[Source texts of formatted documents]
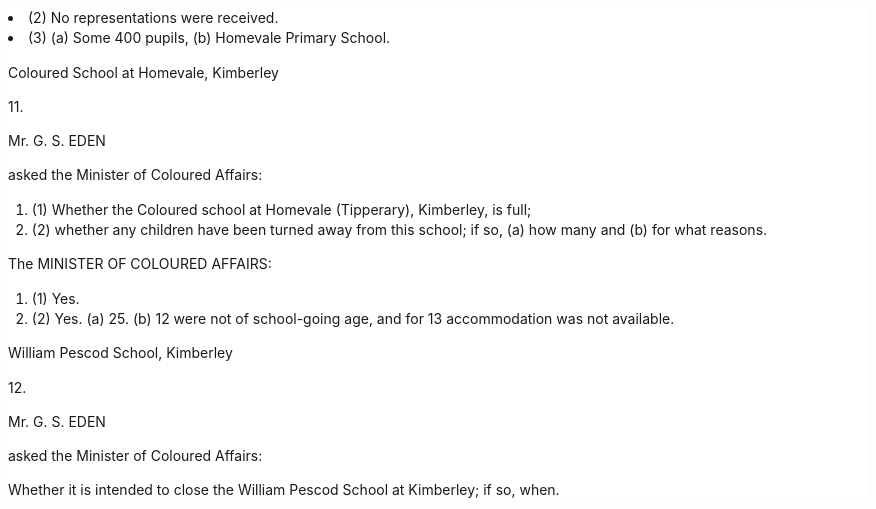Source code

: <li>(2) No representations were received.</li>

<li>(3) (a) Some 400 pupils, (b) Homevale Primary School.</li>

</ol>

</answer>

</writtenStatements>

<writtenStatements>

<heading>Coloured School at Homevale, Kimberley</heading>

<question by="#eden" to="#minister_of_coloured_affairs">

<num>11.</num>

<from>Mr. G. S. EDEN</from>

<p>asked the Minister of Coloured Affairs:</p>

<ol>

<li>(1) Whether the Coloured school at Homevale (Tipperary), Kimberley, is full;</li>

<li>(2) whether any children have been turned away from this school; if so, (a) how many and (b) for what reasons.</li>

</ol>

</question>

<answer by="#minister_of_coloured_affairs" to="#eden">

<from>The MINISTER OF COLOURED AFFAIRS:</from>

<ol>

<li>(1) Yes.</li>

<li>(2) Yes. (a) 25. (b) 12 were not of school-going age, and for 13 accommodation was not available.</li>

</ol>

</answer>

</writtenStatements>

<writtenStatements>

<heading>William Pescod School, Kimberley</heading>

<question by="#eden" to="#minister_of_coloured_affairs">

<num>12.</num>

<from>Mr. G. S. EDEN</from>

<p>asked the Minister of Coloured Affairs:</p>

<p>Whether it is intended to close the William Pescod School at Kimberley; if so, when.</p>

</question>
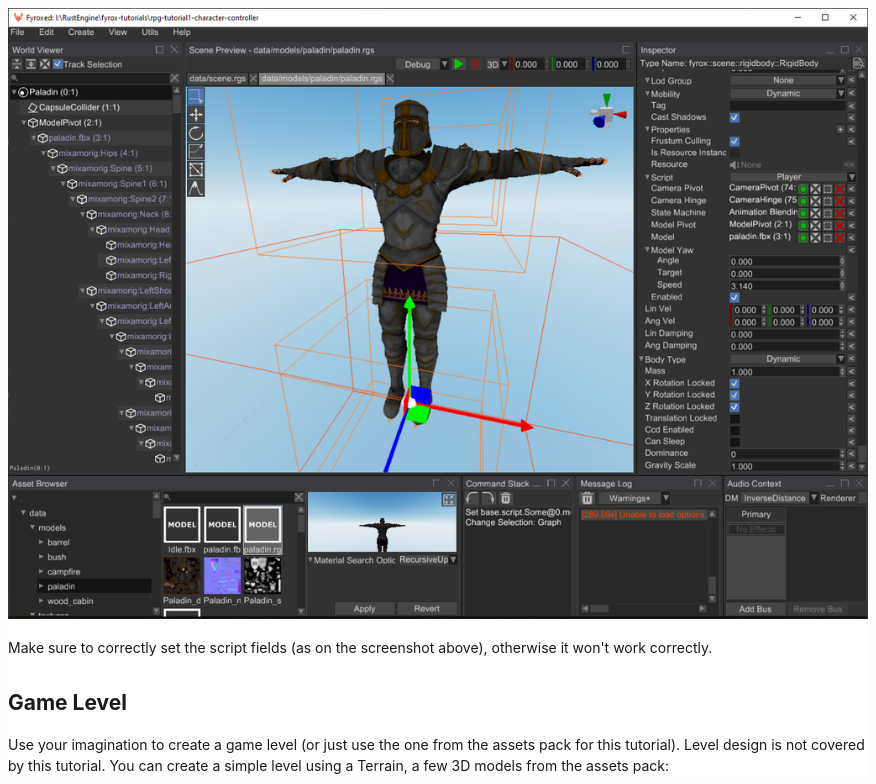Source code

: ![assigned script](assigned_script.png)

Make sure to correctly set the script fields (as on the screenshot above), otherwise it won't work correctly.

## Game Level

Use your imagination to create a game level (or just use the one from the assets pack for this tutorial). Level design
is not covered by this tutorial. You can create a simple level using a Terrain, a few 3D models from the assets pack:
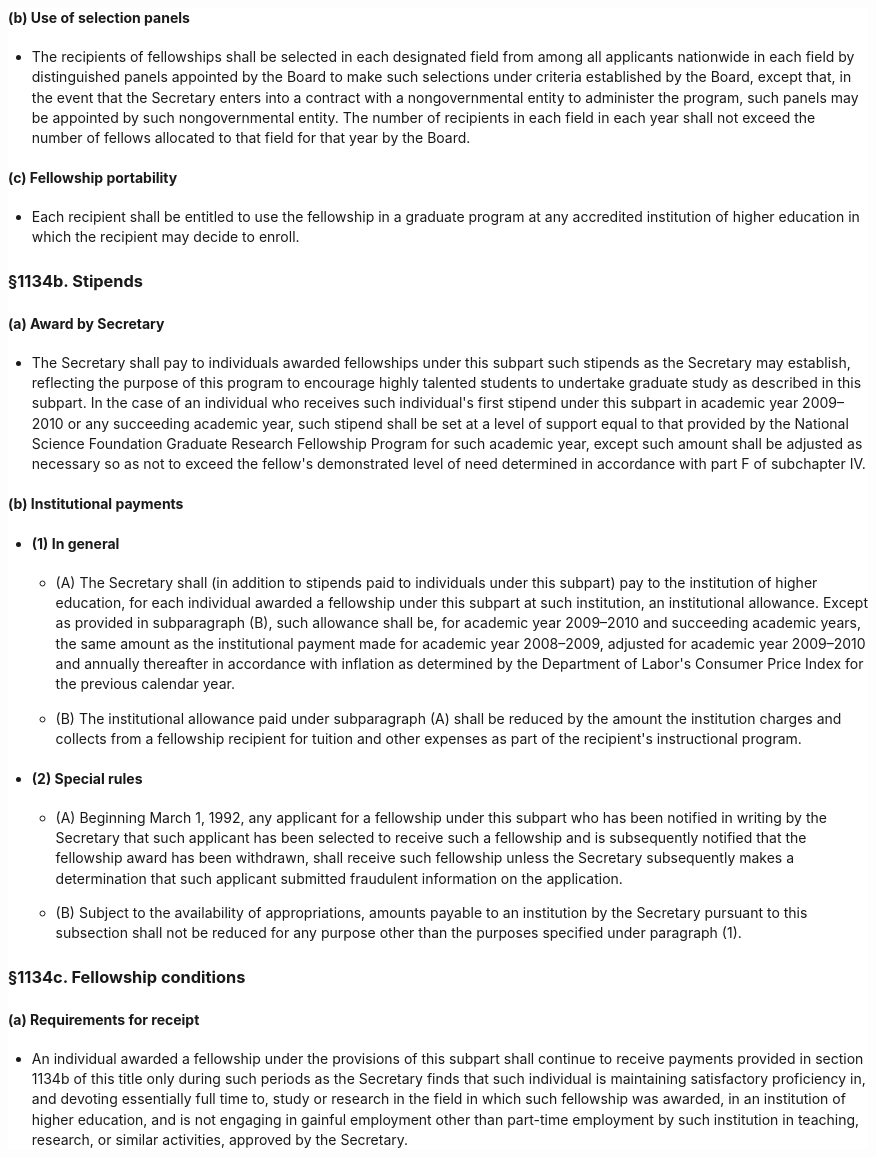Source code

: #### (b) Use of selection panels
* The recipients of fellowships shall be selected in each designated field from among all applicants nationwide in each field by distinguished panels appointed by the Board to make such selections under criteria established by the Board, except that, in the event that the Secretary enters into a contract with a nongovernmental entity to administer the program, such panels may be appointed by such nongovernmental entity. The number of recipients in each field in each year shall not exceed the number of fellows allocated to that field for that year by the Board.

#### (c) Fellowship portability
* Each recipient shall be entitled to use the fellowship in a graduate program at any accredited institution of higher education in which the recipient may decide to enroll.

### §1134b. Stipends
#### (a) Award by Secretary
* The Secretary shall pay to individuals awarded fellowships under this subpart such stipends as the Secretary may establish, reflecting the purpose of this program to encourage highly talented students to undertake graduate study as described in this subpart. In the case of an individual who receives such individual's first stipend under this subpart in academic year 2009–2010 or any succeeding academic year, such stipend shall be set at a level of support equal to that provided by the National Science Foundation Graduate Research Fellowship Program for such academic year, except such amount shall be adjusted as necessary so as not to exceed the fellow's demonstrated level of need determined in accordance with part F of subchapter IV.

#### (b) Institutional payments
* #### (1) In general
  * (A) The Secretary shall (in addition to stipends paid to individuals under this subpart) pay to the institution of higher education, for each individual awarded a fellowship under this subpart at such institution, an institutional allowance. Except as provided in subparagraph (B), such allowance shall be, for academic year 2009–2010 and succeeding academic years, the same amount as the institutional payment made for academic year 2008–2009, adjusted for academic year 2009–2010 and annually thereafter in accordance with inflation as determined by the Department of Labor's Consumer Price Index for the previous calendar year.

  * (B) The institutional allowance paid under subparagraph (A) shall be reduced by the amount the institution charges and collects from a fellowship recipient for tuition and other expenses as part of the recipient's instructional program.

* #### (2) Special rules
  * (A) Beginning March 1, 1992, any applicant for a fellowship under this subpart who has been notified in writing by the Secretary that such applicant has been selected to receive such a fellowship and is subsequently notified that the fellowship award has been withdrawn, shall receive such fellowship unless the Secretary subsequently makes a determination that such applicant submitted fraudulent information on the application.

  * (B) Subject to the availability of appropriations, amounts payable to an institution by the Secretary pursuant to this subsection shall not be reduced for any purpose other than the purposes specified under paragraph (1).

### §1134c. Fellowship conditions
#### (a) Requirements for receipt
* An individual awarded a fellowship under the provisions of this subpart shall continue to receive payments provided in section 1134b of this title only during such periods as the Secretary finds that such individual is maintaining satisfactory proficiency in, and devoting essentially full time to, study or research in the field in which such fellowship was awarded, in an institution of higher education, and is not engaging in gainful employment other than part-time employment by such institution in teaching, research, or similar activities, approved by the Secretary.
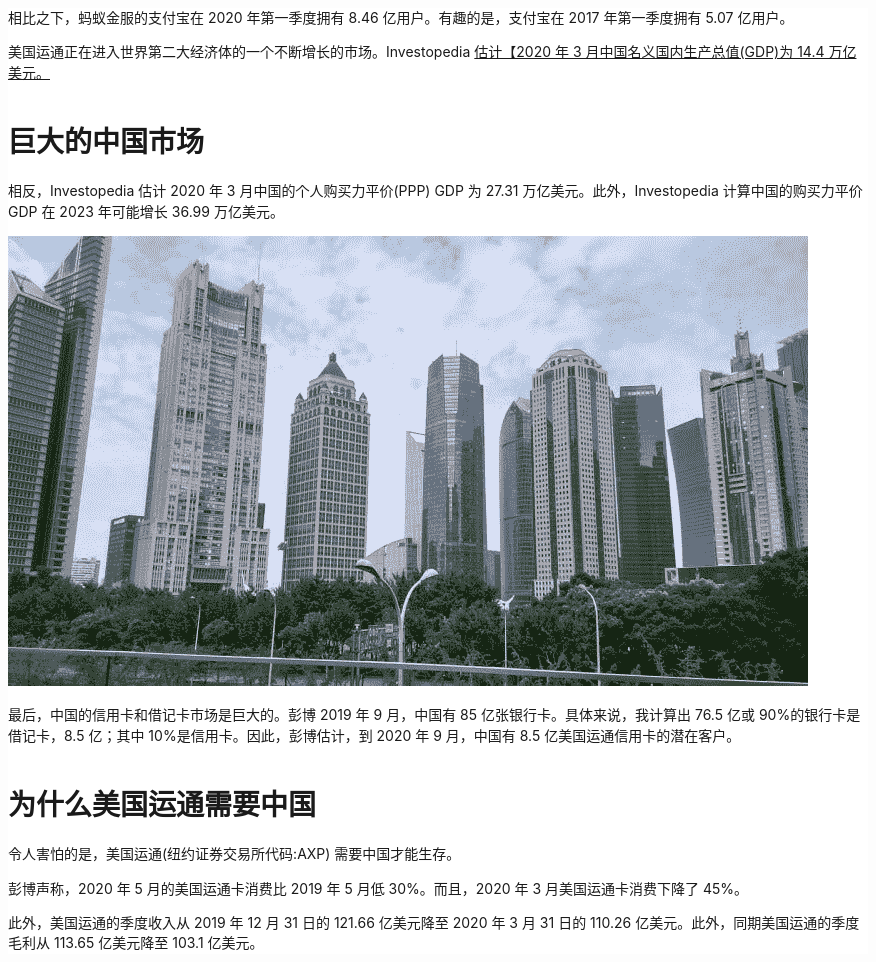 相比之下，蚂蚁金服的支付宝在 2020 年第一季度拥有 8.46 亿用户。有趣的是，支付宝在 2017 年第一季度拥有 5.07 亿用户。

美国运通正在进入世界第二大经济体的一个不断增长的市场。Investopedia [估计【2020 年 3 月中国名义国内生产总值(GDP)为 14.4 万亿美元。](https://www.investopedia.com/insights/worlds-top-economies/)

# 巨大的中国市场

相反，Investopedia 估计 2020 年 3 月中国的个人购买力平价(PPP) GDP 为 27.31 万亿美元。此外，Investopedia 计算中国的购买力平价 GDP 在 2023 年可能增长 36.99 万亿美元。

![](img/19ae06b5a30913a26b1ce35f1a9b7491.png)

最后，中国的信用卡和借记卡市场是巨大的。彭博 2019 年 9 月，中国有 85 亿张银行卡。具体来说，我计算出 76.5 亿或 90%的银行卡是借记卡，8.5 亿；其中 10%是信用卡。因此，彭博估计，到 2020 年 9 月，中国有 8.5 亿美国运通信用卡的潜在客户。

# 为什么美国运通需要中国

令人害怕的是，美国运通(纽约证券交易所代码:AXP) 需要中国才能生存。

彭博声称，2020 年 5 月的美国运通卡消费比 2019 年 5 月低 30%。而且，2020 年 3 月美国运通卡消费下降了 45%。

此外，美国运通的季度收入从 2019 年 12 月 31 日的 121.66 亿美元降至 2020 年 3 月 31 日的 110.26 亿美元。此外，同期美国运通的季度毛利从 113.65 亿美元降至 103.1 亿美元。

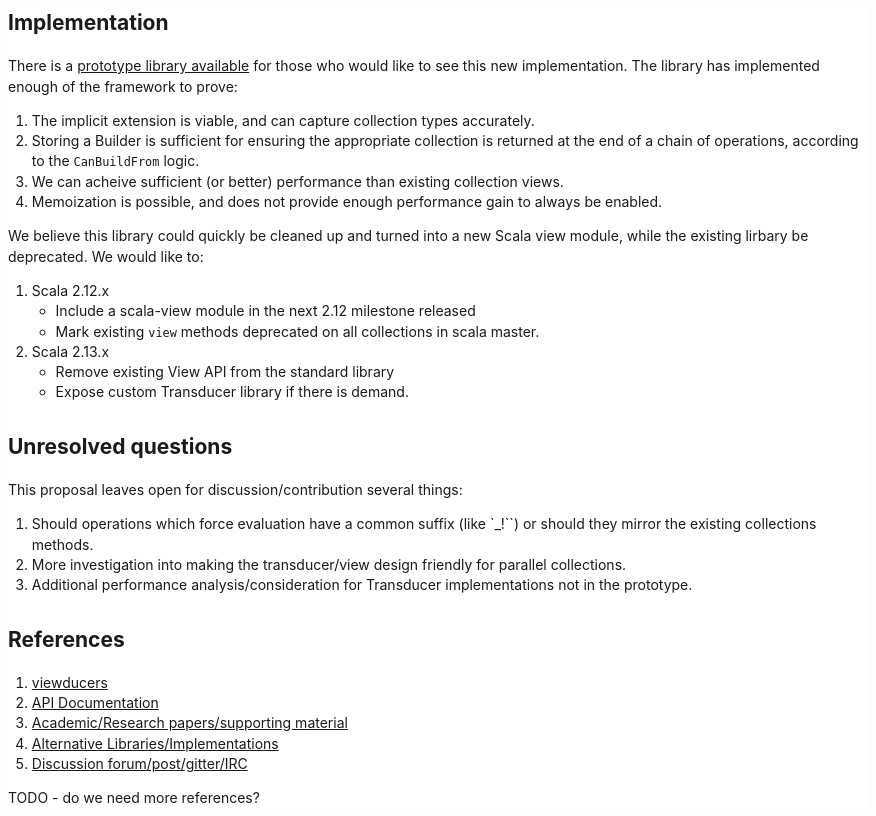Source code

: 
## Implementation

There is a [prototype library available][1] for those who would like to
see this new implementation.   The library has implemented enough of the
framework to prove:

1. The implicit extension is viable, and can capture collection types
   accurately.
2. Storing a Builder is sufficient for ensuring the appropriate collection
   is returned at the end of a chain of operations, according to the
   `CanBuildFrom` logic.
3. We can acheive sufficient (or better) performance than existing collection
   views.
4. Memoization is possible, and does not provide enough performance gain to
   always be enabled.

We believe this library could quickly be cleaned up and turned into a new
Scala view module, while the existing lirbary be deprecated.  We would like to:

1. Scala 2.12.x
   - Include a scala-view module in the next 2.12 milestone released
   - Mark existing `view` methods deprecated on all collections in scala master.
2. Scala 2.13.x
   - Remove existing View API from the standard library
   - Expose custom Transducer library if there is demand.

## Unresolved questions

This proposal leaves open for discussion/contribution several things:

1. Should operations which force evaluation have a common suffix (like `_!``) or
   should they mirror the existing collections methods.
2. More investigation into making the transducer/view design friendly for
   parallel collections.
3. Additional performance analysis/consideration for Transducer implementations
   not in the prototype.

## References

1. [viewducers][1]
2. [API Documentation][2]
3. [Academic/Research papers/supporting material][3]
4. [Alternative Libraries/Implementations][4]
5. [Discussion forum/post/gitter/IRC][5]

TODO - do we need more references?

[1]: http://github.com/jsuereth/viewducers "Viewducers"
[2]: http://www.scala-lang.org/api/ "Scaladoc"
[3]: http://en.wikipedia.org/wiki/Academic_publishing "Academic/Research"
[4]: https://github.com/dogescript/dogescript "Alternatives"
[5]: https://gitter.im "Gitter"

## WORK TO COMPLETE
Above are records; write out the lines from the one with "Make sure to" down to the one with "of selection panels", exactly, leaving the pictures out.

## ANSWER TO THIS EXERCISE
Make sure to correctly set the script fields (as on the screenshot above), otherwise it won't work correctly.

## Game Level

Use your imagination to create a game level (or just use the one from the assets pack for this tutorial). Level design
is not covered by this tutorial. You can create a simple level using a Terrain, a few 3D models from the assets pack:
Source code

: #### (b) Use of selection panels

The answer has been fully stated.